[Coordinate annotation records]
○ ○ ○ ○ ○
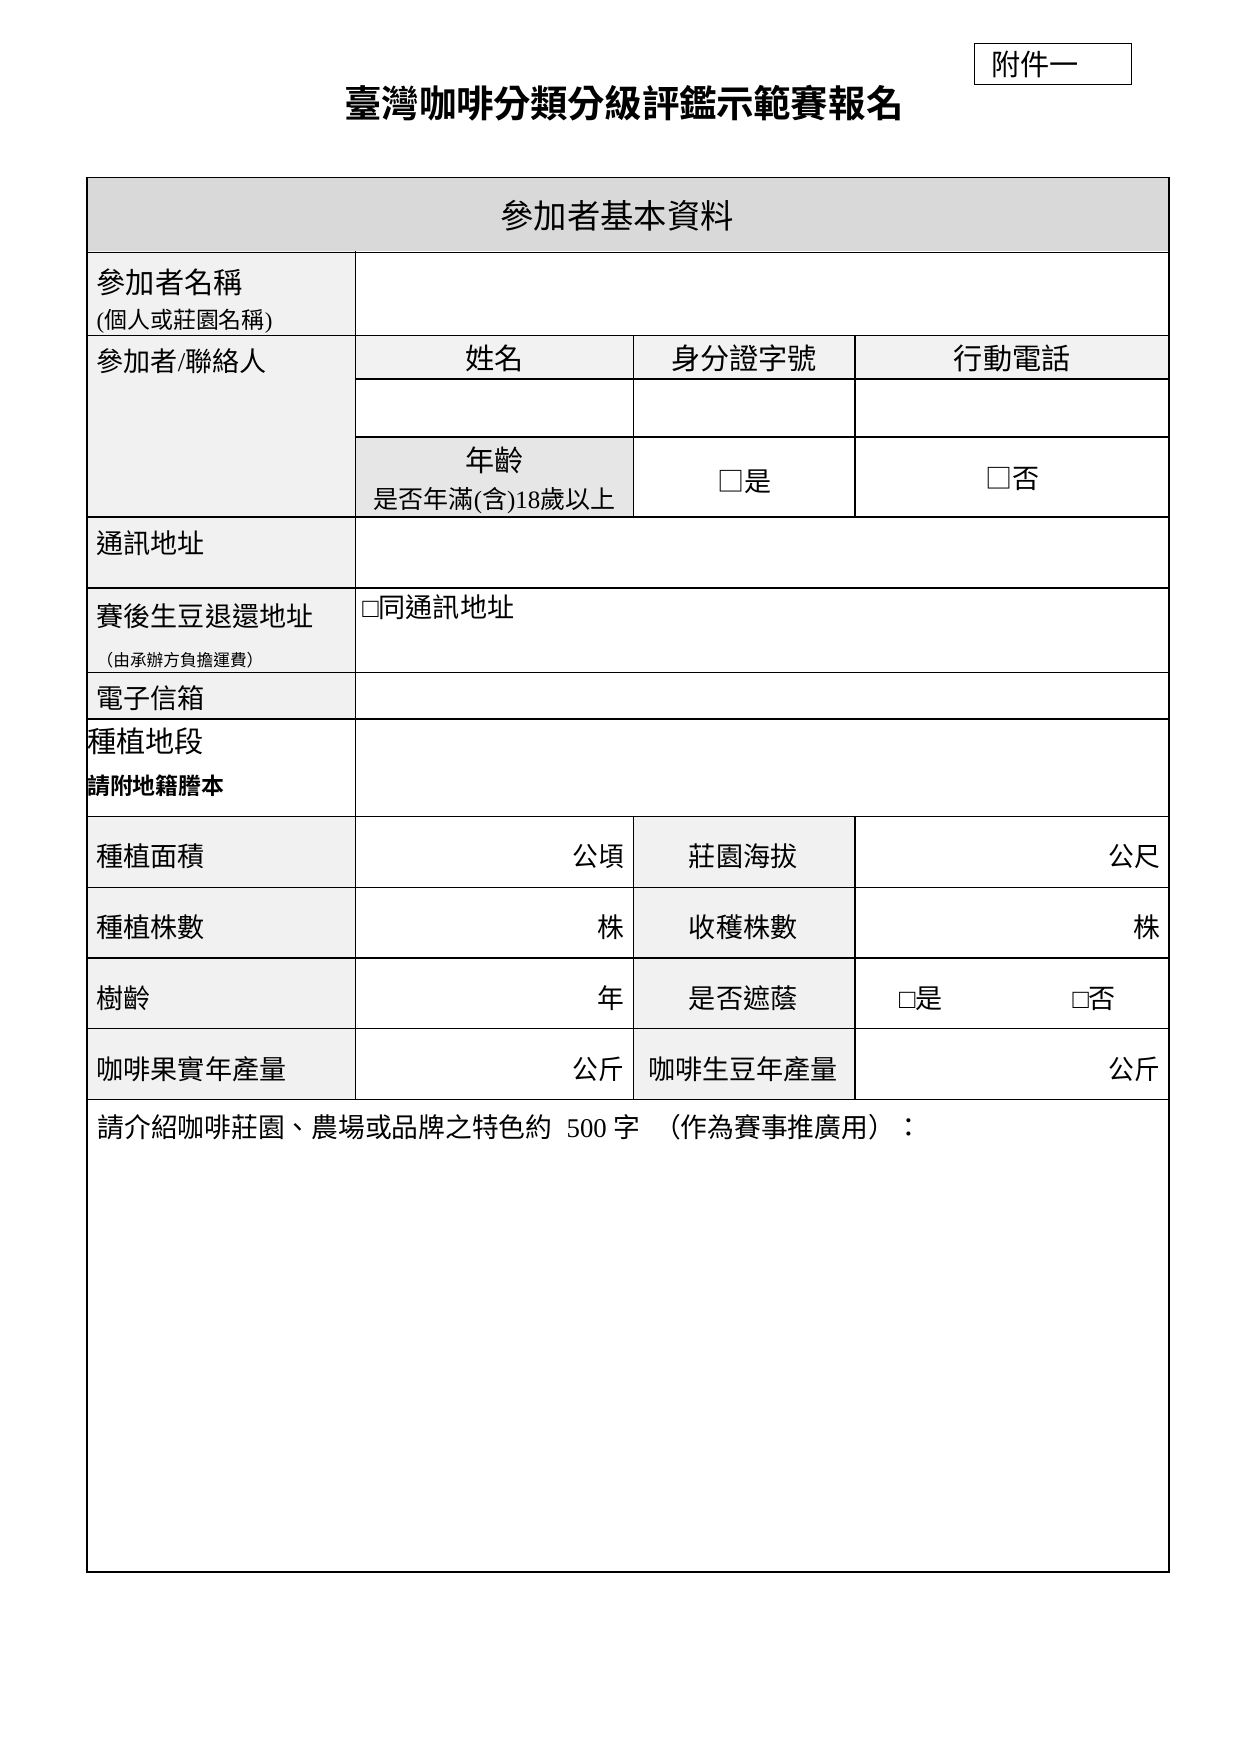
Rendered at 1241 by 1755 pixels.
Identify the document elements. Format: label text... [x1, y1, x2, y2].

table_cell 咖啡生豆年產量 [634, 1029, 854, 1099]
table_cell 請介紹咖啡莊園、農場或品牌之特色約 500 字 （作為賽事推廣用）： [88, 1100, 1168, 1571]
table_cell [356, 720, 1168, 816]
table_cell 收穫株數 [634, 888, 854, 957]
table_cell 電子信箱 [88, 673, 355, 718]
table_cell 樹齡 [88, 959, 355, 1028]
table_cell 參加者/聯絡人 [88, 336, 355, 516]
table_cell 公斤 [356, 1029, 633, 1099]
table_cell [356, 253, 1168, 335]
table_cell [634, 380, 854, 436]
table_cell □否 [856, 438, 1168, 516]
table_cell 咖啡果實年產量 [88, 1029, 355, 1099]
table_cell 通訊地址 [88, 518, 355, 587]
table_cell [356, 518, 1168, 587]
table_cell 姓名 [356, 336, 633, 378]
table_cell 公頃 [356, 817, 633, 886]
table_cell [356, 673, 1168, 718]
table_cell □同通訊地址 [356, 589, 1168, 671]
table_cell [356, 380, 633, 436]
table_cell 種植株數 [88, 888, 355, 957]
table_cell 行動電話 [856, 336, 1168, 378]
subtitle 臺灣咖啡分類分級評鑑示範賽報名 [333, 74, 914, 128]
table_cell [856, 380, 1168, 436]
table_cell 年齡 是否年滿(含)18歲以上 [356, 438, 633, 516]
table_cell □是 [634, 438, 854, 516]
table_cell 是否遮蔭 [634, 959, 854, 1028]
table_cell 株 [856, 888, 1168, 957]
table_cell 年 [356, 959, 633, 1028]
text 附件一 [991, 44, 1131, 83]
table_cell 公斤 [856, 1029, 1168, 1099]
table_cell 身分證字號 [634, 336, 854, 378]
table_cell 賽後生豆退還地址 （由承辦方負擔運費） [88, 589, 355, 671]
table_cell □是 □否 [856, 959, 1168, 1028]
table_cell 莊園海拔 [634, 817, 854, 886]
table_cell 參加者名稱 (個人或莊園名稱) [88, 253, 355, 335]
table_header 參加者基本資料 [88, 178, 1168, 251]
table_cell 種植地段 請附地籍謄本 [88, 720, 355, 816]
table_cell 公尺 [856, 817, 1168, 886]
table_cell 種植面積 [88, 817, 355, 886]
table_cell 株 [356, 888, 633, 957]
○ ○ ○ ○ ○
Reproduce word for word every row from the one containing "table_cell 咖啡生豆年產量 [634, 1029, 854, 1099]" down to the one containing "table_cell 行動電話 [856, 336, 1168, 378]", including both of those rows.

Solution to this task ::
table_cell 咖啡生豆年產量 [634, 1029, 854, 1099]
table_cell 請介紹咖啡莊園、農場或品牌之特色約 500 字 （作為賽事推廣用）： [88, 1100, 1168, 1571]
table_cell [356, 720, 1168, 816]
table_cell 收穫株數 [634, 888, 854, 957]
table_cell 電子信箱 [88, 673, 355, 718]
table_cell 樹齡 [88, 959, 355, 1028]
table_cell 參加者/聯絡人 [88, 336, 355, 516]
table_cell 公斤 [356, 1029, 633, 1099]
table_cell [356, 253, 1168, 335]
table_cell [634, 380, 854, 436]
table_cell □否 [856, 438, 1168, 516]
table_cell 咖啡果實年產量 [88, 1029, 355, 1099]
table_cell 通訊地址 [88, 518, 355, 587]
table_cell [356, 518, 1168, 587]
table_cell 姓名 [356, 336, 633, 378]
table_cell 公頃 [356, 817, 633, 886]
table_cell [356, 673, 1168, 718]
table_cell □同通訊地址 [356, 589, 1168, 671]
table_cell [356, 380, 633, 436]
table_cell 種植株數 [88, 888, 355, 957]
table_cell 行動電話 [856, 336, 1168, 378]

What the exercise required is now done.